As plans move forward for a renovated and expanded airport, the presentation from Boyd Group, an aviation consulting firm, emphasized the competitive advantage of Columbia's small regional airport.
The Boyd Group, which has previously worked with the Missouri Department of Transportation on aviation issues in Missouri, is now working with the city to help push the airport to greener, and perhaps wider, pastures. City Manager Mike Matthes said Steve Wyatt, vice provost for economic development at MU, helped the city connect with the consulting firm.
In his presentation, Boyd offered some insight into the financial health of Delta Air Lines, which since August 2010 has provided flights between Columbia Regional and Memphis International airports. Delta canceled one of its three daily flights out of Columbia between December and February but intends to restore those midday flights in March.
Boyd said he believes that despite the administrative and budget issues Delta is facing, there's no need to worry about any negative impact at the Columbia airport.
"This place ran into air service problems because of problems in the airline industry, not because of problems in Columbia," Boyd said.
Boyd said Columbia's flight service market is in high demand, which sets it apart from other regional airports.
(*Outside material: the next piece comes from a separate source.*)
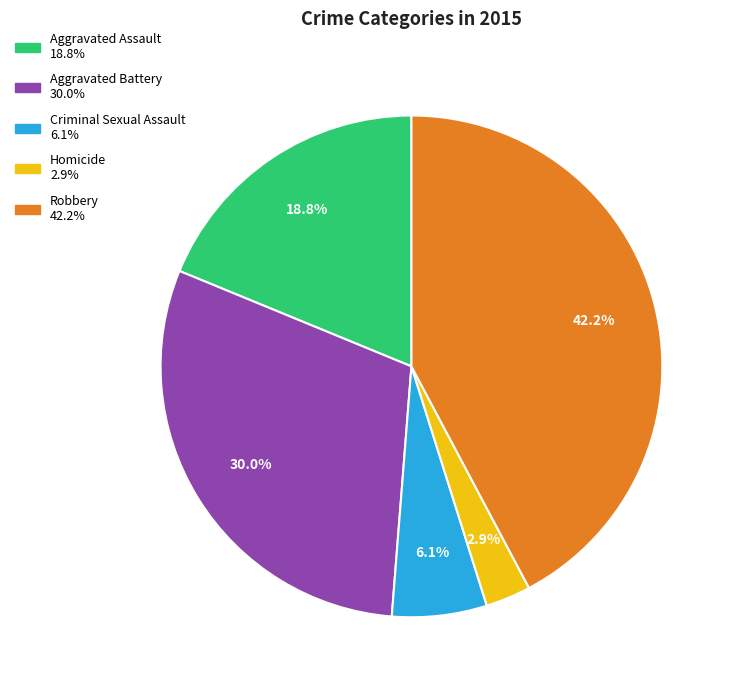

Is there any slice that represents more than half of the pie?

No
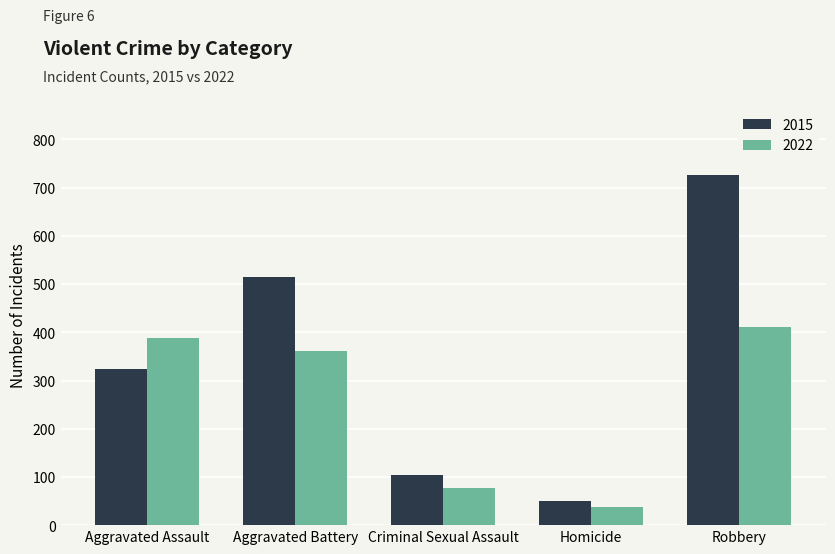

Which series has the widest spread of values?

2015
He cited the fact that nearly 80 percent of the seats on Delta's flights to and from Columbia were filled in 2011, and noted the heavy national and international flight demand from both sports and MU events.
Mayor Bob McDavid said he thinks it's important that Columbia increases its air service.
"University of Missouri is the main driver in Columbia, and the University of Missouri needs that increased service," McDavid said. "And that's the bottom line."
City officials and others have been talking for years about expanding the airport, and first-phase plans for construction on the terminal are already in motion.
On a recent edition of "Intersection," a KBIA-91.3 FM talk show, Matthes discussed short-term goals, which include fixing taxiways on the runway and potentially using a temporary building to give customers more space. These plans are described as "phase 1" in a report shown to the City Council in January.
Boyd also addressed the much-debated topic of a second flight destination. He said that Chicago, at 315 miles away, is an ideal location as opposed to more distant hubs like Dallas/Fort Worth International Airport or Denver International Airport.
Boyd encouraged those at the meeting to focus on maintaining relations with Delta for the time being. He said the airport should push for higher-capacity airplanes to replace the 50-seat jets Delta uses now.
Matthes and the City Council have discussed whether a higher lodging tax might be a good way to help pay for a "phase 2" renovation and expansion of the airport's terminal, a project that would cost an estimated $17 million. The proposal on the table would raise the tax from 4 percent to 7 percent. The tax would need voter approval but is already backed by McDavid.
Talk at the meeting also turned toward the airport's overall budget. Boyd described the challenge airports such as Columbia Regional face when trying to keep up with the demands of an airline. Airlines calculate the cost of flying from Point A to Point B by balancing revenue from fares against the cost of employee salaries, fuel and other expenses. If they come up short on revenue, it falls to airports to make up the difference.
Boyd said his firm will soon put together a more official presentation on its analysis of the airport's future.
Matthes said Boyd's remarks were exciting and that the meeting puts the city and the airport firmly on the path toward expansion and development.
"We are absolutely going in that direction," Matthes said.